Binary numbers are easiest to read in groups of four:

1101 0100 0110 0001

A pair of hex digits represents 8 bits and is called a byte. Two bytes equal 16 bits, four bytes equal 32 bits, and so on. (Some programmers call a single hex digit, representing 4 bits, a nybble, but we'll ignore that for now.) If all the bits in a byte are ones, the byte will have a value of 255 (one less than 256, or 2^8).

A Practical Example

When reading Modbus registers or decoding SNMP objects, it's helpful to know how to extract the data from the byte string. For example, a Digital Power Meter outputs the two bytes "5C E1" to represent a voltage reading. The manufacturer's data sheet says that the bytes can be converted to a five-digit decimal number which, when divided by 100, gives the voltage in human readable form.

5C is 92, and E1 is 225. So 5C E1 converts to

92 x 256 + 225 x 1 = 23,777

Dividing by 100 yields a value of 237.77 volts.

One Last Note

When you're juggling numbers in different bases, you may get confused and forget whether 1000 represents eight, one thousand, or four thousand ninety-six.

Several conventions have arisen to distinguish between the bases in written form. Two common conventions are to write hex numbers with a "0x" prefix or an "h" suffix, such as 0x1000 or 1000h. Binary numbers are written with a "b" suffix", such as 1000b. Decimal numbers stand alone, without a suffix.
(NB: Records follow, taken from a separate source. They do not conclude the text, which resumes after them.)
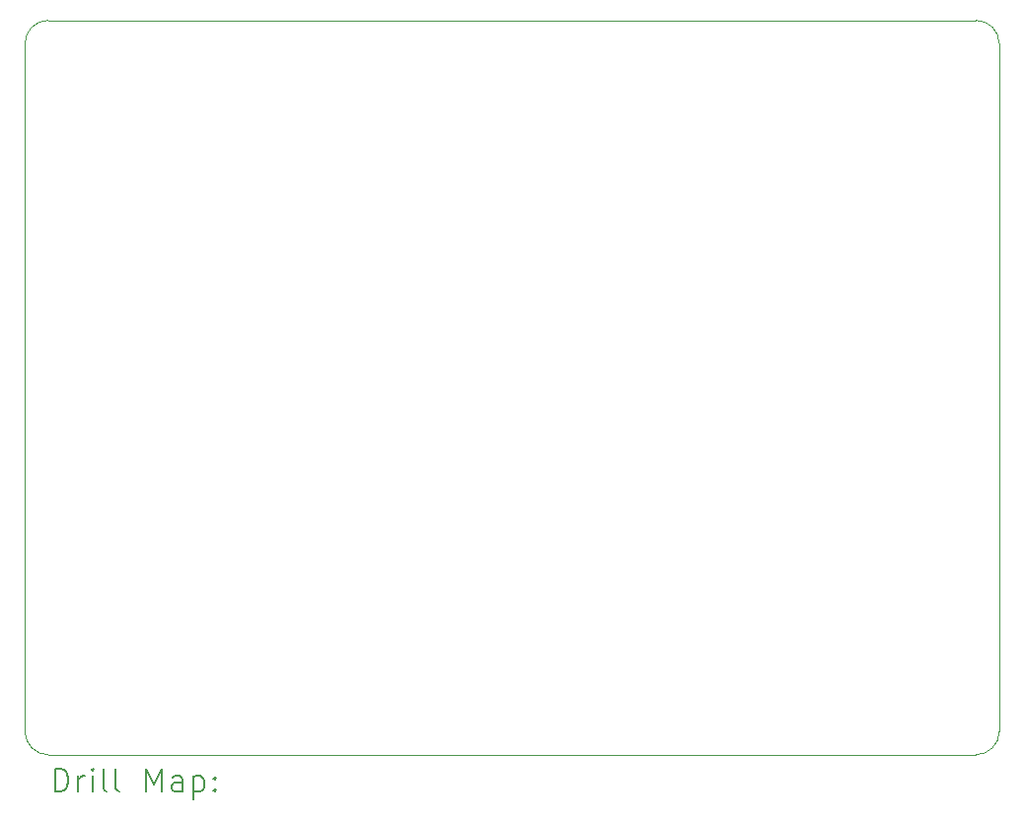
<source format=gbr>
%TF.GenerationSoftware,KiCad,Pcbnew,7.0.7*%
%TF.CreationDate,2024-08-03T11:43:09-04:00*%
%TF.ProjectId,mainbox1.0,6d61696e-626f-4783-912e-302e6b696361,rev?*%
%TF.SameCoordinates,Original*%
%TF.FileFunction,Drillmap*%
%TF.FilePolarity,Positive*%
%FSLAX45Y45*%
G04 Gerber Fmt 4.5, Leading zero omitted, Abs format (unit mm)*
G04 Created by KiCad (PCBNEW 7.0.7) date 2024-08-03 11:43:09*
%MOMM*%
%LPD*%
G01*
G04 APERTURE LIST*
%ADD10C,0.100000*%
%ADD11C,0.200000*%
G04 APERTURE END LIST*
D10*
X8886800Y-4930140D02*
G75*
G03*
X8686800Y-5130140I0J-200000D01*
G01*
X8686800Y-11039500D02*
G75*
G03*
X8886800Y-11239500I200000J0D01*
G01*
X8686800Y-11039500D02*
X8686800Y-5130140D01*
X17048480Y-5130140D02*
G75*
G03*
X16848480Y-4930140I-200000J0D01*
G01*
X8886800Y-4930140D02*
X16848480Y-4930140D01*
X16848480Y-11239500D02*
G75*
G03*
X17048480Y-11039500I0J200000D01*
G01*
X16848480Y-11239500D02*
X8886800Y-11239500D01*
X17048480Y-5130140D02*
X17048480Y-11039500D01*
D11*
X8942577Y-11555984D02*
X8942577Y-11355984D01*
X8942577Y-11355984D02*
X8990196Y-11355984D01*
X8990196Y-11355984D02*
X9018767Y-11365508D01*
X9018767Y-11365508D02*
X9037815Y-11384555D01*
X9037815Y-11384555D02*
X9047339Y-11403603D01*
X9047339Y-11403603D02*
X9056863Y-11441698D01*
X9056863Y-11441698D02*
X9056863Y-11470269D01*
X9056863Y-11470269D02*
X9047339Y-11508365D01*
X9047339Y-11508365D02*
X9037815Y-11527412D01*
X9037815Y-11527412D02*
X9018767Y-11546460D01*
X9018767Y-11546460D02*
X8990196Y-11555984D01*
X8990196Y-11555984D02*
X8942577Y-11555984D01*
X9142577Y-11555984D02*
X9142577Y-11422650D01*
X9142577Y-11460746D02*
X9152101Y-11441698D01*
X9152101Y-11441698D02*
X9161624Y-11432174D01*
X9161624Y-11432174D02*
X9180672Y-11422650D01*
X9180672Y-11422650D02*
X9199720Y-11422650D01*
X9266386Y-11555984D02*
X9266386Y-11422650D01*
X9266386Y-11355984D02*
X9256863Y-11365508D01*
X9256863Y-11365508D02*
X9266386Y-11375031D01*
X9266386Y-11375031D02*
X9275910Y-11365508D01*
X9275910Y-11365508D02*
X9266386Y-11355984D01*
X9266386Y-11355984D02*
X9266386Y-11375031D01*
X9390196Y-11555984D02*
X9371148Y-11546460D01*
X9371148Y-11546460D02*
X9361624Y-11527412D01*
X9361624Y-11527412D02*
X9361624Y-11355984D01*
X9494958Y-11555984D02*
X9475910Y-11546460D01*
X9475910Y-11546460D02*
X9466386Y-11527412D01*
X9466386Y-11527412D02*
X9466386Y-11355984D01*
X9723529Y-11555984D02*
X9723529Y-11355984D01*
X9723529Y-11355984D02*
X9790196Y-11498841D01*
X9790196Y-11498841D02*
X9856863Y-11355984D01*
X9856863Y-11355984D02*
X9856863Y-11555984D01*
X10037815Y-11555984D02*
X10037815Y-11451222D01*
X10037815Y-11451222D02*
X10028291Y-11432174D01*
X10028291Y-11432174D02*
X10009244Y-11422650D01*
X10009244Y-11422650D02*
X9971148Y-11422650D01*
X9971148Y-11422650D02*
X9952101Y-11432174D01*
X10037815Y-11546460D02*
X10018767Y-11555984D01*
X10018767Y-11555984D02*
X9971148Y-11555984D01*
X9971148Y-11555984D02*
X9952101Y-11546460D01*
X9952101Y-11546460D02*
X9942577Y-11527412D01*
X9942577Y-11527412D02*
X9942577Y-11508365D01*
X9942577Y-11508365D02*
X9952101Y-11489317D01*
X9952101Y-11489317D02*
X9971148Y-11479793D01*
X9971148Y-11479793D02*
X10018767Y-11479793D01*
X10018767Y-11479793D02*
X10037815Y-11470269D01*
X10133053Y-11422650D02*
X10133053Y-11622650D01*
X10133053Y-11432174D02*
X10152101Y-11422650D01*
X10152101Y-11422650D02*
X10190196Y-11422650D01*
X10190196Y-11422650D02*
X10209244Y-11432174D01*
X10209244Y-11432174D02*
X10218767Y-11441698D01*
X10218767Y-11441698D02*
X10228291Y-11460746D01*
X10228291Y-11460746D02*
X10228291Y-11517888D01*
X10228291Y-11517888D02*
X10218767Y-11536936D01*
X10218767Y-11536936D02*
X10209244Y-11546460D01*
X10209244Y-11546460D02*
X10190196Y-11555984D01*
X10190196Y-11555984D02*
X10152101Y-11555984D01*
X10152101Y-11555984D02*
X10133053Y-11546460D01*
X10314005Y-11536936D02*
X10323529Y-11546460D01*
X10323529Y-11546460D02*
X10314005Y-11555984D01*
X10314005Y-11555984D02*
X10304482Y-11546460D01*
X10304482Y-11546460D02*
X10314005Y-11536936D01*
X10314005Y-11536936D02*
X10314005Y-11555984D01*
X10314005Y-11432174D02*
X10323529Y-11441698D01*
X10323529Y-11441698D02*
X10314005Y-11451222D01*
X10314005Y-11451222D02*
X10304482Y-11441698D01*
X10304482Y-11441698D02*
X10314005Y-11432174D01*
X10314005Y-11432174D02*
X10314005Y-11451222D01*
M02*

</source>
In speaking, every hex digit is pronounced individually. While the decimal number 128 is pronounced "one hundred twenty-eight," the hex number 128 is pronounced "one two eight." Further ambiguity can be avoided by saying "one two eight hex" or "hex one two eight."

(This article first appeared on the RLE Technologies community forum.  Parts of this article are from the book Graphics on the HP48G/GX. Used by permission of the author.)